§ **Items from a data source**:
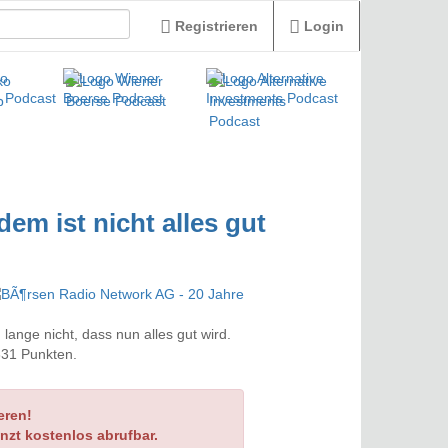
Registrieren
Login
dem ist nicht alles gut
ange nicht, dass nun alles gut wird.
331 Punkten.
eren!
nzt kostenlos abrufbar.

§ **ACTIVITY**: Reproduce every line of text from the items above as a numbered list, skipping blank lines and omitting the pictures.

§ **SOLUTION FOR THIS TASK**:
1. Registrieren
2. Login
3. dem ist nicht alles gut
4. ange nicht, dass nun alles gut wird.
5. 331 Punkten.
6. eren!
7. nzt kostenlos abrufbar.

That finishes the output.